American climatologist & teacher (born 1950)

Robert Clayton Brough (born May 29, 1950) is an American climatologist and teacher, best known for his position as a long-time weatherman of KTVX ABC 4 in Salt Lake City, which he held for twenty-eight years. He also worked on the weather team at KUTV. Brough taught middle school for thirty-one years, as well as serving as an Adjunct Instructor at both Brigham Young University and the University of Utah. He is the co-holder of several world records.

==Climatology career==
Robert Clayton Brough was born on May 29, 1950, in Los Angeles, California. In the mid-1970s, Brough served as executive vice-president of the American Geographical Research Corp. of Utah, where he studied the climate of the region. He began teaching in 1975, but temporarily left the field when in 1978 he became the director of research at WeatherBank Inc. In 1978 Brough also began his career as a member of the television weather team with KUTV in Salt Lake City. In 1980 he moved to KTVX in Salt Lake City, becoming the main weatherman at the station. Then in 1986 he moved to doing weather on the weekends in order to spend more time on his teaching career. Brough retired from ABC 4 in November 2008 after thirty years as a weatherman, which the network celebrated with a retirement tape tribute. Following his retirement he continued working with the Utah Center for Climate and Weather to author reports on the climate history and weather in the state. In April 2015 he performed six public service announcements on cancer detection and prevention for KBYU Television.

==Teaching career==
While working as an on-air weatherman, Brough also served as a middle school geography, journalism, and science teacher. In December 2005, Brough's students at the Eisenhower Junior High School in Taylorsville, Utah, broke the Guinness World Record for the longest chain of attached straws. The chain consisted of 42,963 individual straws and was 4.57 miles in length. This was the seventh record the school's students achieved with the help of Brough, at the time holding all seven at once. Previous records included the world's longest chain of paper clips reaching 22.17 miles in length built in 2004; the world's largest loaf of bread baked in 1987, weighing 307 lbs; the world's fastest human conveyor belt set in 2005 with the use of 100 student bodies; and the world's longest chain of balloons made in one hour, set in 2005 as well. Brough stated that he believed that the record-breaking attempts taught the children creativity, teamwork, and logistics. Brough was partially inspired to help the children by his own world record attempt, when in 1978 he helped make the world's largest calibrated slide rule, and co-holds the other records with the students.

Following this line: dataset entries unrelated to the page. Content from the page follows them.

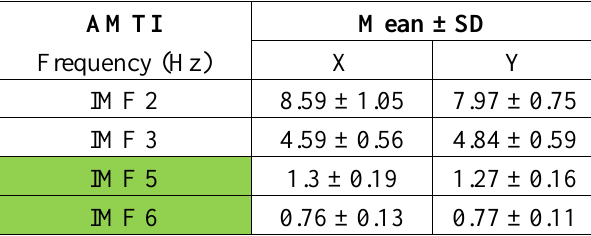
Table 5. IMF frequencies for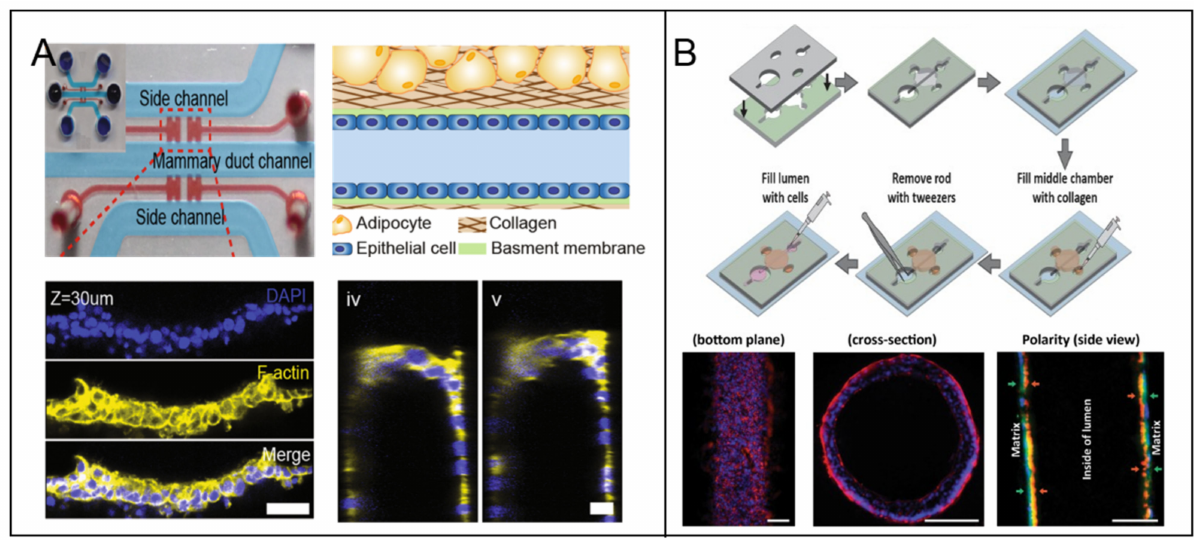
Figure 3. The lumen models in breast tumor-on-a-chip. ( A ) A stable hemi-channel mammary duct was formed on the spatially modified COL1 hydrogel under optimized coating condition. [37] Open access. ( B ) A mammary duct was fabricated on an extracellular matrix (ECM) lumen hollow, which was fabricated by presetting and pulling out of a polydimethylsiloxane (PDMS) rod [41]. Open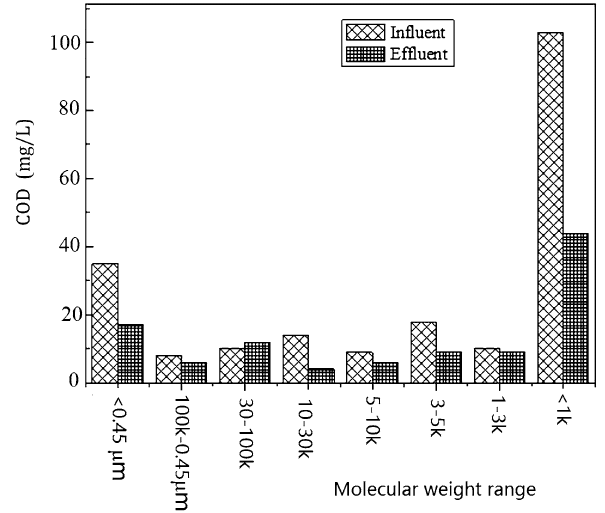
Fig. 3 Molecular weight distribution of influent and effluent organic matter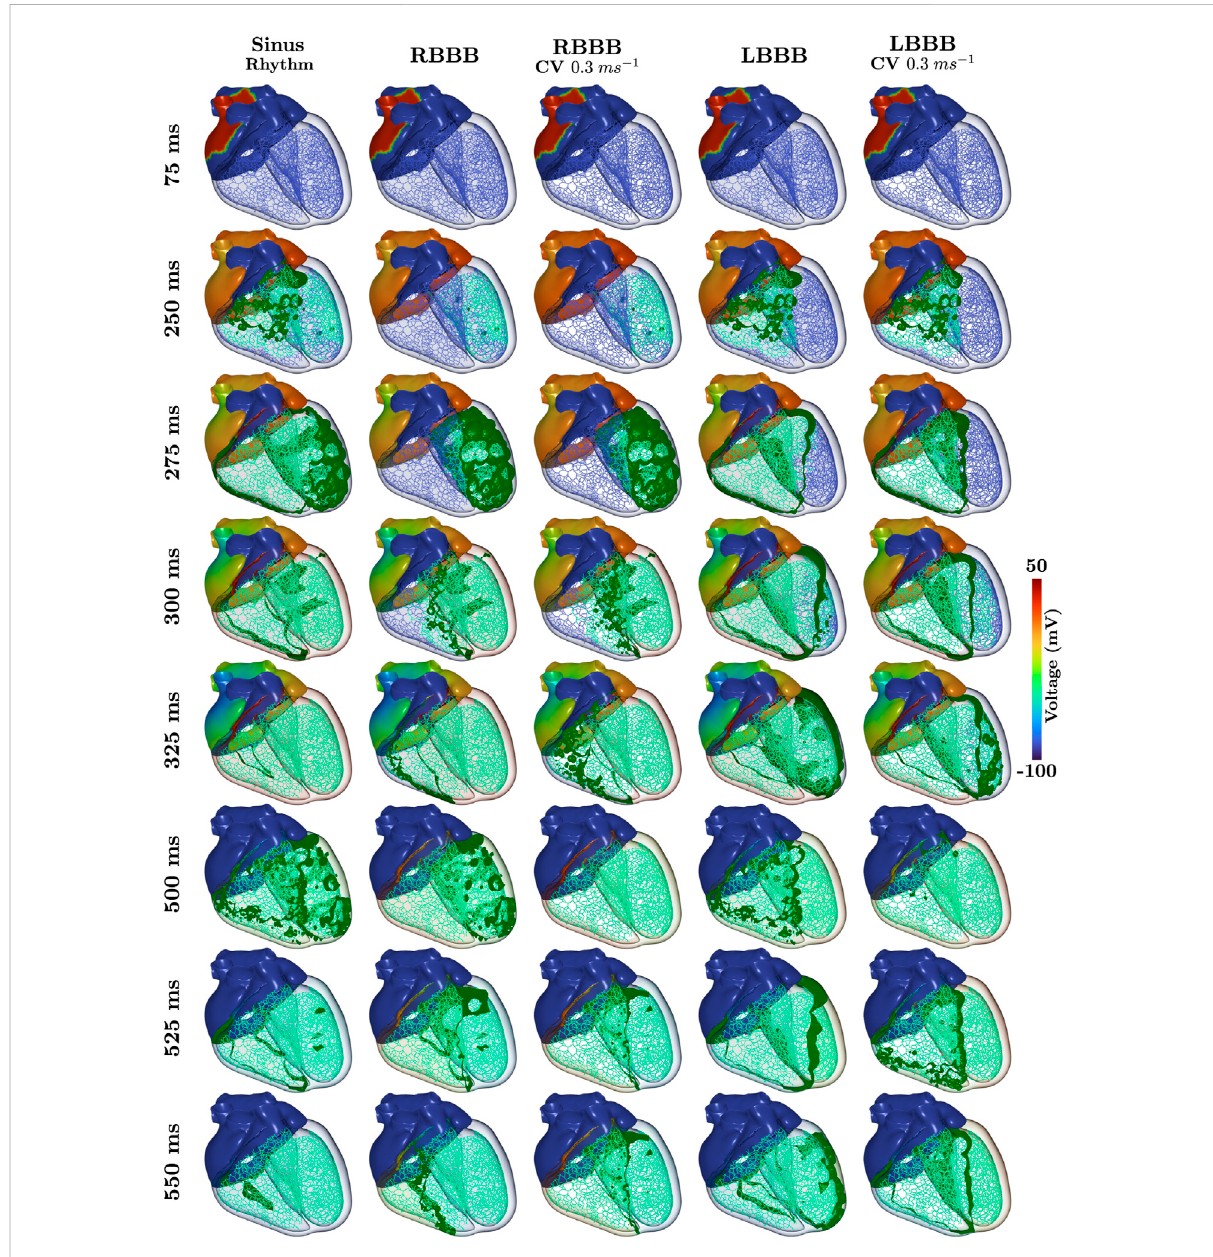
FIGURE 4 Time-course of the transmembrane voltage within the heart for sinus rhythm and BBBs with both normal and halfed CV in the respective affectedventricle.Greenisosurfaceswithintheventriclescorrespondtoamembranevoltageof − 40 mVandthecolormapcorrespondstotheatrial trans-membrane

Brough first taught at Springville Junior High in Springville, Utah, between 1975 and 1978. He returned to teaching at Springville in 1984, before moving to teach at Eisenhower in 1986. Brough also served as an Adjunct Instructor of Geography at Brigham Young University starting in 1989 and at University of Utah beginning in 2005. Brough retired from teaching responsibilities in 2012.

==Publications==
In the 1980s Brough co-authored Utah's Comprehensive Weather Almanac with Dale Stevens and Dale Jones. In 1996 Brough co-edited and contributed to the book Utah’s Weather and Climate with Dan Pope. In 2003 Brough built the Utah Center for Climate and Weather website with David James, to provide students with information and education about weather in the state. He also authored several other books.

==Personal life==
As a child and teenager, he was a longtime member of the Boy Scouts of America. In 1967 Brough was selected by his district to report on the status of Scouting in America to US President Lyndon Johnson. He received his BS in Geography and MS in geography from Brigham Young University. As a young man Brough married his wife Ethel, and the birth of his third child made the news when he was born in an ambulance that had stalled on the road. The two had four children together in total. In May 2004 Brough was diagnosed with non-Hodgkin's lymphoma, but the cancer was caught early allowing treatment to go well. He presently serves as the chief genealogist for the Brough Family Organization and is a practicing Mormon and active member of the Church of Jesus Christ of Latter-day Saints.